Document =>
"""
Besides, they've offered far more space in the past. I have the Premiere XL4 with 300 hours of HD recording. It's going to be really tough going back to 75 or 150 hours. My storage is constantly at least 70% full, usually around the upper 80's.


----------



## samccfl99

dianebrat said:


> why? And "because that's the way they do it" is the other.


*AND therein lies the problem with Tivo, Inc., Their way or the Highway.* 

Re-hi Ms Brat...Still the defender of the Empire I see...so sorry...

_OH AND THEN THERE IS STILL THE FACT THAT IF YOU LOSE THE EXTERNAL, YOU LOSE EVERYTHING DUE TO THEIR WONDERFUL PROGRAMMING ABILITY..._


----------



## dianebrat

dianebrat said:


> Why? because they don't want to troubleshoot a million different variations is the main reason, and "because that's the way they do it" is the other.





samccfl99 said:


> Originally Posted by dianebrat View Post
> why? And "because that's the way they do it" is the other.
> 
> 
> 
> 
> 
> *AND therein lies the problem with Tivo, Inc., Their way or the Highway.*
> 
> Re-hi Ms Brat...Still the defender of the Empire I see...so sorry...
> 
> _OH AND THEN THERE IS STILL THE FACT THAT IF YOU LOSE THE EXTERNAL, YOU LOSE EVERYTHING DUE TO THEIR WONDERFUL PROGRAMMING ABILITY..._
Click to expand...

Nothing like only 1/2 quoting the line to change what I said, that's not at all cool, but then since you also threw in a personal attack and lots of colors and emoticons I guess that justifies it


----------



## Javelin3o4

I'll probably do the internal hdd upgrade at some point. Anyone remember back in the series 2 days when you could slap two hard drives inside a Tivo.


----------



## aaronwt

Javelin3o4 said:


> I'll probably do the internal hdd upgrade at some point. Anyone remember back in the series 2 days when you could slap two hard drives inside a Tivo.


Yes. I did that with my DirecTV Tivos..


----------



## rtoledo

dianebrat said:


> Nothing like only 1/2 quoting the line to change what I said, that's not at all cool, but then since you also threw in a personal attack and lots of colors and emoticons I guess that justifies it


ok so I get what you are saying about only the WD 1tb external, they are playing it safe blah blah.
"""
In the forum thread, what model does the first poster own, and how many hours of HD recording does it offer?

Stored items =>
"""
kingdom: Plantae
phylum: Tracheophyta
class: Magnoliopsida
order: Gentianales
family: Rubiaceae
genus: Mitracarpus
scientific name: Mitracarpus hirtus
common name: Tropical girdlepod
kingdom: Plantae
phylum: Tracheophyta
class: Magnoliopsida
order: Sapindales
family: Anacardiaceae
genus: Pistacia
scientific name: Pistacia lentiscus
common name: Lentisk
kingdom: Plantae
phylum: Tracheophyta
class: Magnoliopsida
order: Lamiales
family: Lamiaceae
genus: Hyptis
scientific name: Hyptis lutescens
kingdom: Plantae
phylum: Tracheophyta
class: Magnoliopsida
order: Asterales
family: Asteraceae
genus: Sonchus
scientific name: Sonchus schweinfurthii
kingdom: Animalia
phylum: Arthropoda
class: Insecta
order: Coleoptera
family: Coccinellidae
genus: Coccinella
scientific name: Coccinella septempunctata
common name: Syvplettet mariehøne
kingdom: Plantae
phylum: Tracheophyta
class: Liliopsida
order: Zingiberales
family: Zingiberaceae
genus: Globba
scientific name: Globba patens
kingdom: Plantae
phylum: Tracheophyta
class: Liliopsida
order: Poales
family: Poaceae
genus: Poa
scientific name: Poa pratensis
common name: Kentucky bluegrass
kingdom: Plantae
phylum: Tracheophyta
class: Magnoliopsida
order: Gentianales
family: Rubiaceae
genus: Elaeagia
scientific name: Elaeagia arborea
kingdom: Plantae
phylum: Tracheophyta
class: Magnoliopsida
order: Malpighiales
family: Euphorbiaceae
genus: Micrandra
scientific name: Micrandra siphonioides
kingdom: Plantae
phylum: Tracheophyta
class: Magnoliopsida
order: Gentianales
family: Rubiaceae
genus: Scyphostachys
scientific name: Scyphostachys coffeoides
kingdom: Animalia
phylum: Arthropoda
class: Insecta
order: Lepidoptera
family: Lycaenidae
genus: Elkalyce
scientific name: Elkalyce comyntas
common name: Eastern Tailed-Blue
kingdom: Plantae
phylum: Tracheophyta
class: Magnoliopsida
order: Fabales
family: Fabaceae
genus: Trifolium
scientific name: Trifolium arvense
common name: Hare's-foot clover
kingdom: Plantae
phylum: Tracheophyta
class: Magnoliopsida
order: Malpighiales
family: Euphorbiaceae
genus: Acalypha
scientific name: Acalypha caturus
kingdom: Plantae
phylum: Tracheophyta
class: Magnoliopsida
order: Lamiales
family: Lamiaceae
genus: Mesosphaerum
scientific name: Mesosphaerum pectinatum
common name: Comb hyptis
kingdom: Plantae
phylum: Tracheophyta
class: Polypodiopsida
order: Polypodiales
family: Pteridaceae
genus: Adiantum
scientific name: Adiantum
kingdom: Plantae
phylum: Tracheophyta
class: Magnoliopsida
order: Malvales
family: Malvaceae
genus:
"""
The answer =>
The Premiere XL4, with 300 hours of HD recording.